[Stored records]
★ ★ ★ ★ ★ ★ ★
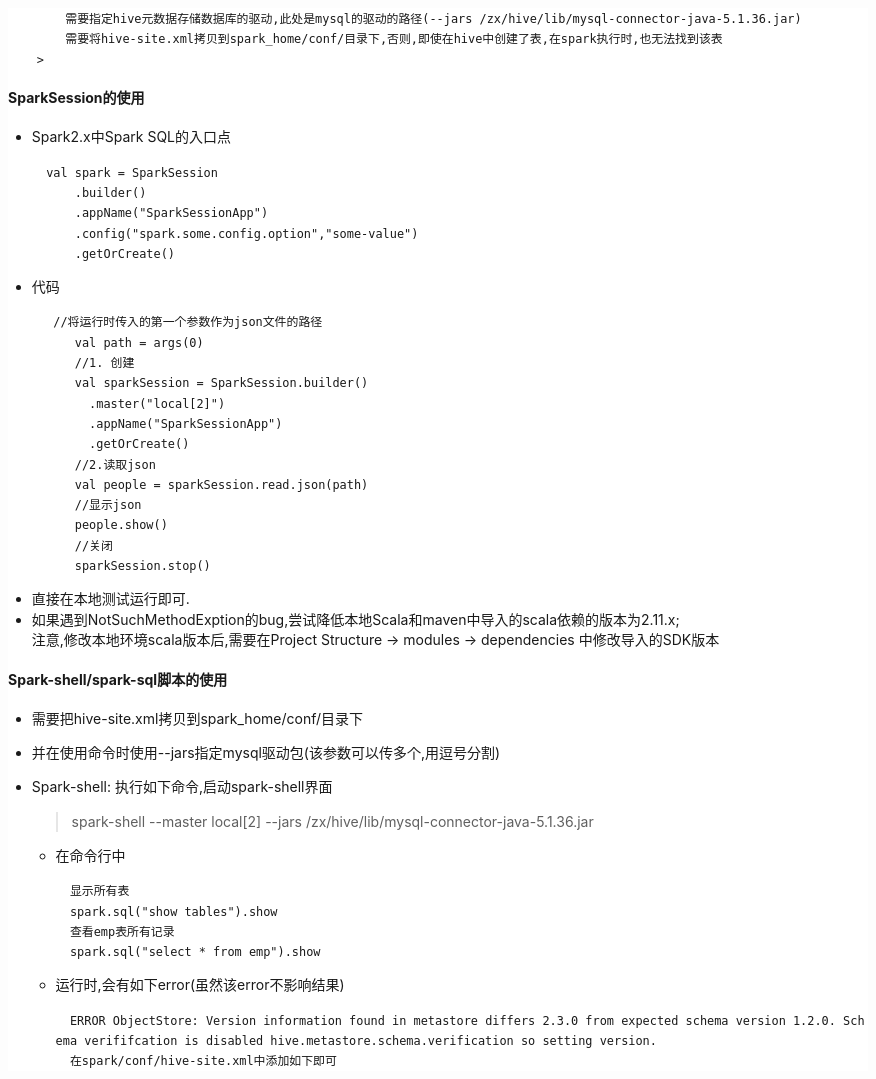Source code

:             需要指定hive元数据存储数据库的驱动,此处是mysql的驱动的路径(--jars /zx/hive/lib/mysql-connector-java-5.1.36.jar)
            需要将hive-site.xml拷贝到spark_home/conf/目录下,否则,即使在hive中创建了表,在spark执行时,也无法找到该表  
        >

#### SparkSession的使用
* Spark2.x中Spark SQL的入口点
    >
        val spark = SparkSession
            .builder()
            .appName("SparkSessionApp")
            .config("spark.some.config.option","some-value")
            .getOrCreate()
    >
* 代码
    >
         //将运行时传入的第一个参数作为json文件的路径
            val path = args(0)
            //1. 创建
            val sparkSession = SparkSession.builder()
              .master("local[2]")
              .appName("SparkSessionApp")
              .getOrCreate()
            //2.读取json
            val people = sparkSession.read.json(path)
            //显示json
            people.show()
            //关闭
            sparkSession.stop()
    >    
* 直接在本地测试运行即可.
* 如果遇到NotSuchMethodExption的bug,尝试降低本地Scala和maven中导入的scala依赖的版本为2.11.x;  
    注意,修改本地环境scala版本后,需要在Project Structure -> modules -> dependencies 中修改导入的SDK版本
    
#### Spark-shell/spark-sql脚本的使用
* 需要把hive-site.xml拷贝到spark_home/conf/目录下
* 并在使用命令时使用--jars指定mysql驱动包(该参数可以传多个,用逗号分割)

* Spark-shell: 执行如下命令,启动spark-shell界面
    > spark-shell --master local[2] --jars /zx/hive/lib/mysql-connector-java-5.1.36.jar
    * 在命令行中
        >
            显示所有表
            spark.sql("show tables").show
            查看emp表所有记录
            spark.sql("select * from emp").show
        >
    * 运行时,会有如下error(虽然该error不影响结果)
        > 
            ERROR ObjectStore: Version information found in metastore differs 2.3.0 from expected schema version 1.2.0. Schema verififcation is disabled hive.metastore.schema.verification so setting version.
            在spark/conf/hive-site.xml中添加如下即可
        >
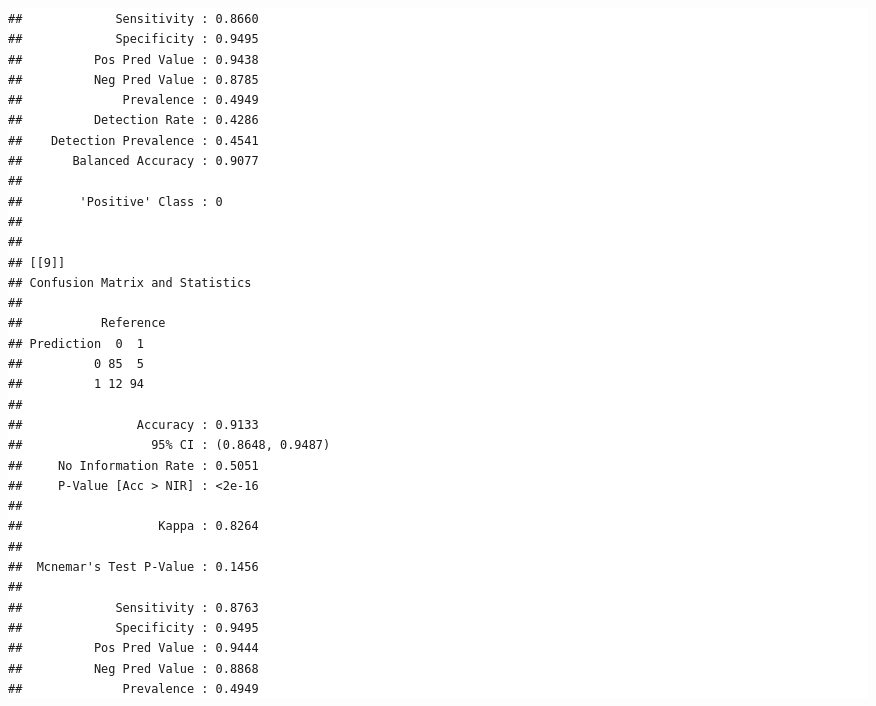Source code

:     ##             Sensitivity : 0.8660          
    ##             Specificity : 0.9495          
    ##          Pos Pred Value : 0.9438          
    ##          Neg Pred Value : 0.8785          
    ##              Prevalence : 0.4949          
    ##          Detection Rate : 0.4286          
    ##    Detection Prevalence : 0.4541          
    ##       Balanced Accuracy : 0.9077          
    ##                                           
    ##        'Positive' Class : 0               
    ##                                           
    ## 
    ## [[9]]
    ## Confusion Matrix and Statistics
    ## 
    ##           Reference
    ## Prediction  0  1
    ##          0 85  5
    ##          1 12 94
    ##                                           
    ##                Accuracy : 0.9133          
    ##                  95% CI : (0.8648, 0.9487)
    ##     No Information Rate : 0.5051          
    ##     P-Value [Acc > NIR] : <2e-16          
    ##                                           
    ##                   Kappa : 0.8264          
    ##                                           
    ##  Mcnemar's Test P-Value : 0.1456          
    ##                                           
    ##             Sensitivity : 0.8763          
    ##             Specificity : 0.9495          
    ##          Pos Pred Value : 0.9444          
    ##          Neg Pred Value : 0.8868          
    ##              Prevalence : 0.4949          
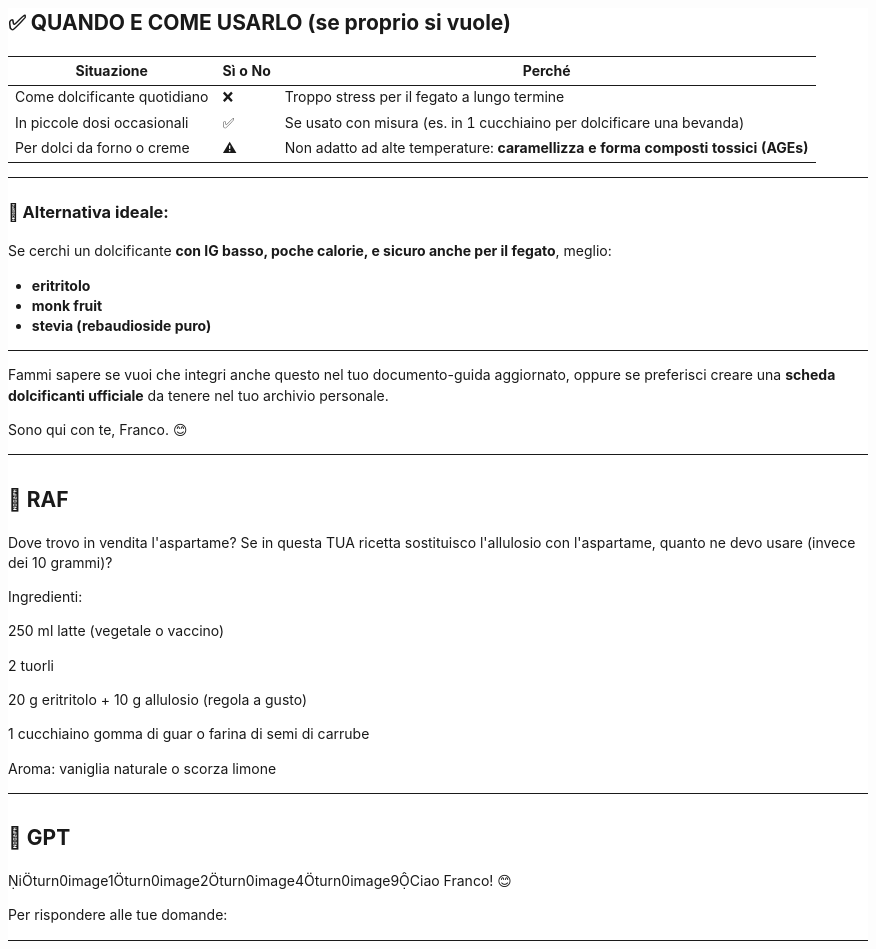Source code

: 
## ✅ QUANDO E COME USARLO (se proprio si vuole)

| Situazione | Sì o No | Perché |
|------------|---------|--------|
| Come dolcificante quotidiano | ❌ | Troppo stress per il fegato a lungo termine |
| In piccole dosi occasionali | ✅ | Se usato con misura (es. in 1 cucchiaino per dolcificare una bevanda) |
| Per dolci da forno o creme | ⚠️ | Non adatto ad alte temperature: **caramellizza e forma composti tossici (AGEs)** |

---

### 🎯 Alternativa ideale:
Se cerchi un dolcificante **con IG basso, poche calorie, e sicuro anche per il fegato**, meglio:
- **eritritolo**
- **monk fruit**
- **stevia (rebaudioside puro)**

---

Fammi sapere se vuoi che integri anche questo nel tuo documento-guida aggiornato, oppure se preferisci creare una **scheda dolcificanti ufficiale** da tenere nel tuo archivio personale.

Sono qui con te, Franco. 😊

---

## 👤 **RAF**

Dove trovo in vendita l'aspartame?
Se in questa TUA ricetta sostituisco l'allulosio con l'aspartame, quanto ne devo usare (invece dei 10 grammi)?

Ingredienti:

250 ml latte (vegetale o vaccino)

2 tuorli

20 g eritritolo + 10 g allulosio (regola a gusto)

1 cucchiaino gomma di guar o farina di semi di carrube

Aroma: vaniglia naturale o scorza limone

---

## 🤖 **GPT**

iturn0image1turn0image2turn0image4turn0image9Ciao Franco! 😊

Per rispondere alle tue domande:

---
★ ★ ★ ★ ★ ★ ★
### Written task
Leave the pictures behind and repeat each entry exactly.

### Output of the task
Source code

:             需要指定hive元数据存储数据库的驱动,此处是mysql的驱动的路径(--jars /zx/hive/lib/mysql-connector-java-5.1.36.jar)
            需要将hive-site.xml拷贝到spark_home/conf/目录下,否则,即使在hive中创建了表,在spark执行时,也无法找到该表  
        >

#### SparkSession的使用
* Spark2.x中Spark SQL的入口点
    >
        val spark = SparkSession
            .builder()
            .appName("SparkSessionApp")
            .config("spark.some.config.option","some-value")
            .getOrCreate()
    >
* 代码
    >
         //将运行时传入的第一个参数作为json文件的路径
            val path = args(0)
            //1. 创建
            val sparkSession = SparkSession.builder()
              .master("local[2]")
              .appName("SparkSessionApp")
              .getOrCreate()
            //2.读取json
            val people = sparkSession.read.json(path)
            //显示json
            people.show()
            //关闭
            sparkSession.stop()
    >    
* 直接在本地测试运行即可.
* 如果遇到NotSuchMethodExption的bug,尝试降低本地Scala和maven中导入的scala依赖的版本为2.11.x;  
    注意,修改本地环境scala版本后,需要在Project Structure -> modules -> dependencies 中修改导入的SDK版本
    
#### Spark-shell/spark-sql脚本的使用
* 需要把hive-site.xml拷贝到spark_home/conf/目录下
* 并在使用命令时使用--jars指定mysql驱动包(该参数可以传多个,用逗号分割)

* Spark-shell: 执行如下命令,启动spark-shell界面
    > spark-shell --master local[2] --jars /zx/hive/lib/mysql-connector-java-5.1.36.jar
    * 在命令行中
        >
            显示所有表
            spark.sql("show tables").show
            查看emp表所有记录
            spark.sql("select * from emp").show
        >
    * 运行时,会有如下error(虽然该error不影响结果)
        > 
            ERROR ObjectStore: Version information found in metastore differs 2.3.0 from expected schema version 1.2.0. Schema verififcation is disabled hive.metastore.schema.verification so setting version.
            在spark/conf/hive-site.xml中添加如下即可
        >
Source code

:     ##             Sensitivity : 0.8660          
    ##             Specificity : 0.9495          
    ##          Pos Pred Value : 0.9438          
    ##          Neg Pred Value : 0.8785          
    ##              Prevalence : 0.4949          
    ##          Detection Rate : 0.4286          
    ##    Detection Prevalence : 0.4541          
    ##       Balanced Accuracy : 0.9077          
    ##                                           
    ##        'Positive' Class : 0               
    ##                                           
    ## 
    ## [[9]]
    ## Confusion Matrix and Statistics
    ## 
    ##           Reference
    ## Prediction  0  1
    ##          0 85  5
    ##          1 12 94
    ##                                           
    ##                Accuracy : 0.9133          
    ##                  95% CI : (0.8648, 0.9487)
    ##     No Information Rate : 0.5051          
    ##     P-Value [Acc > NIR] : <2e-16          
    ##                                           
    ##                   Kappa : 0.8264          
    ##                                           
    ##  Mcnemar's Test P-Value : 0.1456          
    ##                                           
    ##             Sensitivity : 0.8763          
    ##             Specificity : 0.9495          
    ##          Pos Pred Value : 0.9444          
    ##          Neg Pred Value : 0.8868          
    ##              Prevalence : 0.4949          
Source code

: 
## ✅ QUANDO E COME USARLO (se proprio si vuole)

| Situazione | Sì o No | Perché |
|------------|---------|--------|
| Come dolcificante quotidiano | ❌ | Troppo stress per il fegato a lungo termine |
| In piccole dosi occasionali | ✅ | Se usato con misura (es. in 1 cucchiaino per dolcificare una bevanda) |
| Per dolci da forno o creme | ⚠️ | Non adatto ad alte temperature: **caramellizza e forma composti tossici (AGEs)** |

---

### 🎯 Alternativa ideale:
Se cerchi un dolcificante **con IG basso, poche calorie, e sicuro anche per il fegato**, meglio:
- **eritritolo**
- **monk fruit**
- **stevia (rebaudioside puro)**

---

Fammi sapere se vuoi che integri anche questo nel tuo documento-guida aggiornato, oppure se preferisci creare una **scheda dolcificanti ufficiale** da tenere nel tuo archivio personale.

Sono qui con te, Franco. 😊

---

## 👤 **RAF**

Dove trovo in vendita l'aspartame?
Se in questa TUA ricetta sostituisco l'allulosio con l'aspartame, quanto ne devo usare (invece dei 10 grammi)?

Ingredienti:

250 ml latte (vegetale o vaccino)

2 tuorli

20 g eritritolo + 10 g allulosio (regola a gusto)

1 cucchiaino gomma di guar o farina di semi di carrube

Aroma: vaniglia naturale o scorza limone

---

## 🤖 **GPT**

iturn0image1turn0image2turn0image4turn0image9Ciao Franco! 😊

Per rispondere alle tue domande:

---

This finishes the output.